Alfred Brian Palmer MBE, DSC (27 March 1899 – 4 July 1993) was a Royal Navy Reserve captain and near the end of his career was the commander of the shore base HMS Furneaux in Brisbane. He is known for his bravery in breaking the German blockade of Tobruk in the Second World War with his small schooner Maria Giovanni. During the Second World War he was wounded several times and finally taken prisoner by the Germans, from whom he attempted numerous escapes. He was awarded the Distinguished Service Cross in 1941 for "courage, skill and devotion to duty in operations off the Libyan coast", and made a Member of the Order of the British Empire in 1944.

==Early life==
Palmer's name at birth was Alfred O'Brien. He first went to sea on the Daniel, a 185-ton sailing vessel built in Norway in 1830. After three voyages to New Zealand on the Daniel in November 1916, Palmer joined the Burrowa, an Australian merchant sailing vessel (2902 gross register tons). On 27 April 1917 Burrowa was attacked and sunk "sixty miles west of the Scilly Isles" by a German submarine.
The crew spent two nights in a lifeboat. They were sighted by a patrol plane, picked up and taken to Penzance. Palmer then served in the British navy until the end of the First World War.

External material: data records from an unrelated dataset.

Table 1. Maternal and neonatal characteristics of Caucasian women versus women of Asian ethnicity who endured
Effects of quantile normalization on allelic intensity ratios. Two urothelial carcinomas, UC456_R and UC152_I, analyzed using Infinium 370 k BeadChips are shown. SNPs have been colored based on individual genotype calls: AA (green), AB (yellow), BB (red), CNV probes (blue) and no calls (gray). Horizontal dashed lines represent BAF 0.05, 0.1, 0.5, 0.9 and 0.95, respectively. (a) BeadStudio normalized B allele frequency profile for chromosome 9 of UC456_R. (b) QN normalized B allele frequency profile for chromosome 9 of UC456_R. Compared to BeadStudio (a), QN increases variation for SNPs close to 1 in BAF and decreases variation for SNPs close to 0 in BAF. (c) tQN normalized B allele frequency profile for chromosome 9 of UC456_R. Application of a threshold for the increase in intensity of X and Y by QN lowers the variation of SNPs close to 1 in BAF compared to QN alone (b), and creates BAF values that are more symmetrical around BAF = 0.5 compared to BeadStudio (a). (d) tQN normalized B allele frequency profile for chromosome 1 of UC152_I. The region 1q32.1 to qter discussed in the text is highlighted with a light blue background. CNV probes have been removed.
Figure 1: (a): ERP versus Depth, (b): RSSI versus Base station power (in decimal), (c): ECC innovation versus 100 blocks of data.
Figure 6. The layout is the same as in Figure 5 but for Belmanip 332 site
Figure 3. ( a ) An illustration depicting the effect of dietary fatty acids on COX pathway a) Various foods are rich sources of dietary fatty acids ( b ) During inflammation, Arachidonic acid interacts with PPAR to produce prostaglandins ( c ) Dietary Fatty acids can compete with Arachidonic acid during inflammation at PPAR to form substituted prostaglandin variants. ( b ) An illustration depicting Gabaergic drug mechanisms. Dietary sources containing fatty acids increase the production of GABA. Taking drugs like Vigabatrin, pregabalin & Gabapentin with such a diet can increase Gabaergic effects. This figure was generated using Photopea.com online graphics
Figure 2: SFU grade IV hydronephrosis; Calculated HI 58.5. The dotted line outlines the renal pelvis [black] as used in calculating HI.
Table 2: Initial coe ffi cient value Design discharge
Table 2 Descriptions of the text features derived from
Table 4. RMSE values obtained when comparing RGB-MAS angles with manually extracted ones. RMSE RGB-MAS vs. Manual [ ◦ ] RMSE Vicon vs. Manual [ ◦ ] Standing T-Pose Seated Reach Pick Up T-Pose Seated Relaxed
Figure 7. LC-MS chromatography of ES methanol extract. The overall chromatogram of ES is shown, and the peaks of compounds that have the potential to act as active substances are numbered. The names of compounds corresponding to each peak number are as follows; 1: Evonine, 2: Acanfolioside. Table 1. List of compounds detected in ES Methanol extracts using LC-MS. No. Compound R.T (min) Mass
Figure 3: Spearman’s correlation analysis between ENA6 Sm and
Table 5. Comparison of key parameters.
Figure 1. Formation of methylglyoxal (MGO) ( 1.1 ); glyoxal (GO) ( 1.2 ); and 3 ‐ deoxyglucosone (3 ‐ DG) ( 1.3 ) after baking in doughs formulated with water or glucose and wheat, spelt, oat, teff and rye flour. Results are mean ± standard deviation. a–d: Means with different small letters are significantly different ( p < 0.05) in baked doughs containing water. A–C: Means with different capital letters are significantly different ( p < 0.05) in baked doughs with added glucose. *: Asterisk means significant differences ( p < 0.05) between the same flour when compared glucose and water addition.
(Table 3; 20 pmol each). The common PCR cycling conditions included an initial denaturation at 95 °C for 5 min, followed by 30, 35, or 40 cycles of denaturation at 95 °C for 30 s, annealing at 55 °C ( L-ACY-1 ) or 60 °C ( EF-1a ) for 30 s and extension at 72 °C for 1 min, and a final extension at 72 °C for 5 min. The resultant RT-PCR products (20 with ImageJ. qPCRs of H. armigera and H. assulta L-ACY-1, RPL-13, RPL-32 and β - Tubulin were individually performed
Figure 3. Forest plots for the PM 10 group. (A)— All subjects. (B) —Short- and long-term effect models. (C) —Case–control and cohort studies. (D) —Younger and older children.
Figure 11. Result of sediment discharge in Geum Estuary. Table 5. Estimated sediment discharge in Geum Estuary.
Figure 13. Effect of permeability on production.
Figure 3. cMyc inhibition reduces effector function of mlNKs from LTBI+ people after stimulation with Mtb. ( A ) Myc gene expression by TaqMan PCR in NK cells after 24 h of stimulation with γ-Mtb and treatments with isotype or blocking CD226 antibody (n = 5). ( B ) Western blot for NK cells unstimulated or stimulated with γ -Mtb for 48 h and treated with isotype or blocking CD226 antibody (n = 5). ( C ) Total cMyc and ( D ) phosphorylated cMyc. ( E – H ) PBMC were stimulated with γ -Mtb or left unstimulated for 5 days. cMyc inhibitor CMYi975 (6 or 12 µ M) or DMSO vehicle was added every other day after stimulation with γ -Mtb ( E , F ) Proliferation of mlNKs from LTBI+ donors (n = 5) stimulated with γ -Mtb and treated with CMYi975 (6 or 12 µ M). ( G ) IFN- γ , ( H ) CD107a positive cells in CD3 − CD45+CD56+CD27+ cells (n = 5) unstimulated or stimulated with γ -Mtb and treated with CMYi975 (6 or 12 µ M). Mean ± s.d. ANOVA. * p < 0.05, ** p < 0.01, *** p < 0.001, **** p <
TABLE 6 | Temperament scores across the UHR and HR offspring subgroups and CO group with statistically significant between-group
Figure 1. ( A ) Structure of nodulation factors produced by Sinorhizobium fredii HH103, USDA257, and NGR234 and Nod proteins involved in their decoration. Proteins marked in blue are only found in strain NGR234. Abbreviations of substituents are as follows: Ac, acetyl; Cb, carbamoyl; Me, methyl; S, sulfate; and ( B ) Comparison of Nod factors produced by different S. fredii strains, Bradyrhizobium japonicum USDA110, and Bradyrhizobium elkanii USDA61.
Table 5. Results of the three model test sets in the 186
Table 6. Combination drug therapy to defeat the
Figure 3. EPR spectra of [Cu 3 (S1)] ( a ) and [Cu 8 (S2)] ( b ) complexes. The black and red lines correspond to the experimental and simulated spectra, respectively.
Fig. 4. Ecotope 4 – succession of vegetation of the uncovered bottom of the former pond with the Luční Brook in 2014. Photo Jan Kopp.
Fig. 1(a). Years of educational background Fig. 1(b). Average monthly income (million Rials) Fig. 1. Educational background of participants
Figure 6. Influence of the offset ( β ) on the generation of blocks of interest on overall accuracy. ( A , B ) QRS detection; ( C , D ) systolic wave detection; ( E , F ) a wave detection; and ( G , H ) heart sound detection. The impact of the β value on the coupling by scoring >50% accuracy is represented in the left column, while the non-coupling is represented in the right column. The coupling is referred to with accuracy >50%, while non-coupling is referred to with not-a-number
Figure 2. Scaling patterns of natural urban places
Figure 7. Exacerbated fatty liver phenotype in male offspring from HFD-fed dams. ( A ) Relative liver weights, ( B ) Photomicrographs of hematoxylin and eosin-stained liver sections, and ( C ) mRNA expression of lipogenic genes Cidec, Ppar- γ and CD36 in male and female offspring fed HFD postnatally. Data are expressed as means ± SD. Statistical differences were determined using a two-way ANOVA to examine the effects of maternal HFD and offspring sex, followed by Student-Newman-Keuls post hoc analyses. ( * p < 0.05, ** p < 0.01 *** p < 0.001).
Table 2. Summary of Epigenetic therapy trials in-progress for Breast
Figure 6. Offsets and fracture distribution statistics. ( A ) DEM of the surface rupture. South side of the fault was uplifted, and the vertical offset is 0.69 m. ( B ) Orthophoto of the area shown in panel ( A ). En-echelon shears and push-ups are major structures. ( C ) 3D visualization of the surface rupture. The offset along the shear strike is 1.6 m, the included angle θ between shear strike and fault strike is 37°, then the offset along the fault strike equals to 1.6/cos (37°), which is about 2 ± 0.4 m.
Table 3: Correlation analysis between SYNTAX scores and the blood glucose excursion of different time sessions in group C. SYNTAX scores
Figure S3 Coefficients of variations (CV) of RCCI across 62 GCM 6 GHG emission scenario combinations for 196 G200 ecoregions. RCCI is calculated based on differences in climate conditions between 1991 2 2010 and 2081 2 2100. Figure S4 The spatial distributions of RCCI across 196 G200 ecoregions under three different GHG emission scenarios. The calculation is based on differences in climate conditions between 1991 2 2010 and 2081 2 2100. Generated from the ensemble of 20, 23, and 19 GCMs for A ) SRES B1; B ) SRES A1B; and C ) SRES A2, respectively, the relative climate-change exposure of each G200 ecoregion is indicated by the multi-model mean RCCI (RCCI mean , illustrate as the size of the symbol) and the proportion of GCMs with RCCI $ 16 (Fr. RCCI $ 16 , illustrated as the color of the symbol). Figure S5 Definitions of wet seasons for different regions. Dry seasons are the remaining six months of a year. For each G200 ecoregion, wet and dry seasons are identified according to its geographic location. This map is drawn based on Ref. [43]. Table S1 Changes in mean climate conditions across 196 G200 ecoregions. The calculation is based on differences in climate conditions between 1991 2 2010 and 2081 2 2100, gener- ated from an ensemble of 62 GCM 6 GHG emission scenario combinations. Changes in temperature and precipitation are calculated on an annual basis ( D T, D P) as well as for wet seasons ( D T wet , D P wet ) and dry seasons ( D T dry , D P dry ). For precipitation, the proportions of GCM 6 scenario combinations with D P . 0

Between the First and Second World Wars, Palmer was a merchant seaman serving on many Commonwealth Line ships. He was a crew member of the Carawa when it was run aground in the Galápagos Islands. The crew members returned to Sydney on the steamers Australrange and Australmont in July 1920. In 1928, as the depression began, the Commonwealth line was sold and crews were retrenched.

He commanded a company of the Chinese Lancers in Shanghai and was a member of the volunteer reserve. On the outbreak of the Second World War he rejoined the Royal Navy, and first served as executive officer of .

==Maria Giovanni==
The Maria Giovanni was a 200-ton schooner captured from the Italians by the British destroyer on 1 January 1941. Palmer was made skipper of the Maria Giovanni in January 1941, and the ship was used to ferry supplies to the beleaguered town of Tobruk.

He "won fame through his cussedness on the Spud Run", and by his willingness to carry any cargo. The supply of Tobruk by Palmer and others was known as the "Ferry Service".

There are slight differences in accounts of how his ship was captured, with one source saying the Italians "trapped him by a ruse", and the other saying the Germans "kidded him" to make landfall in their territory. Regardless, Palmer and his crew became prisoners of war in Italy. He was well liked in the POW camps and always had a positive effect on his companions.

==CNRRA Incident==
Palmer was accused of embezzlement while working as marine superintendent of waterways transport for the Chinese National Relief and Rehabilitation Administration in 1947. He was convicted and sentenced to one year hard labour, but the conviction was overturned on appeal.

==Later life==

Palmer and his wife flew from Florida to Australia to attend a Rats of Tobruk reunion in 1977, where around 600 veterans marched through Sydney streets.

==Autobiography==

- Pedlar Palmer of Tobruk (1981) Canberra, Australia: Roebuck Society. ISBN 0-909434-21-2
- The Pirate of Tobruk: a sailor's life on the Seven Seas, with Mary E. Curtis (1994), Annapolis, Maryland: United States Naval Institute. ISBN 1-55750-667-1.